The magic used by react is very limited, one just really has to look a certain way for a few function calls, as if they were declarations and not abuse it. It’s also not particularly hard to grok what’s behind the “magic” if someone is that inclined - there are frameworks with orders of magnitude more of that.
Sure, solid is better in that respect, but react couldn’t have done any other way if it wants to work without a compile-phase.
Both of them have the same magic, just different variations of it. They both create artificial thunks around something, with special memoizations you haven’t defined right outside of them. React does it at the outside of a component, regardless of how the component is defined. Solid does it at the outside of the outermost angle braces of the returned JSX expression. Both are “spooky action” as the saying goes. Both are “at a distance”, but Solid can much more easily be reasoned about.
And I have no idea why people (including React team members) keep saying React doesn’t have a compiler. That’s literally the only thing that makes it not plain JS.
Edit: and the compiler isn’t as specialized as Solid’s dom-expressions, but it’s definitely not just a DSL over an otherwise equivalent function call. There are special cases for specific props, and they have similar special case rules with Solid.
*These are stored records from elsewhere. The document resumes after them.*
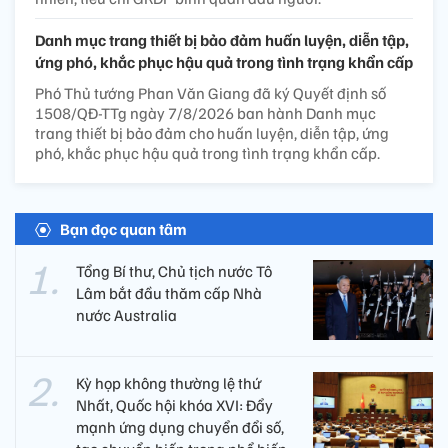
Danh mục trang thiết bị bảo đảm huấn luyện, diễn tập,
ứng phó, khắc phục hậu quả trong tình trạng khẩn cấp
Phó Thủ tướng Phan Văn Giang đã ký Quyết định số
1508/QĐ-TTg ngày 7/8/2026 ban hành Danh mục
trang thiết bị bảo đảm cho huấn luyện, diễn tập, ứng
phó, khắc phục hậu quả trong tình trạng khẩn cấp.
Bạn đọc quan tâm
Tổng Bí thư, Chủ tịch nước Tô
Lâm bắt đầu thăm cấp Nhà
nước Australia
Kỳ họp không thường lệ thứ
Nhất, Quốc hội khóa XVI: Đẩy
mạnh ứng dụng chuyển đổi số,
And that special casing has only been more true over time, some people used to write React.createElement directly, but I think approximately no one writes the new jsx(…) directly because it’s specifically intended to be a compile target.
I've used react daily since the early days. I like hooks but I don't really know what the _real_ problem was that they solved. Getting rid of class components?
It’s quite a big change, depending on how many routes are in play. Migrating to App Router is non-trivial.
Thankfully, the pages directory model is still just fine, so there’s no immense pressure for existing apps to migrate, and it can be done somewhat incrementally.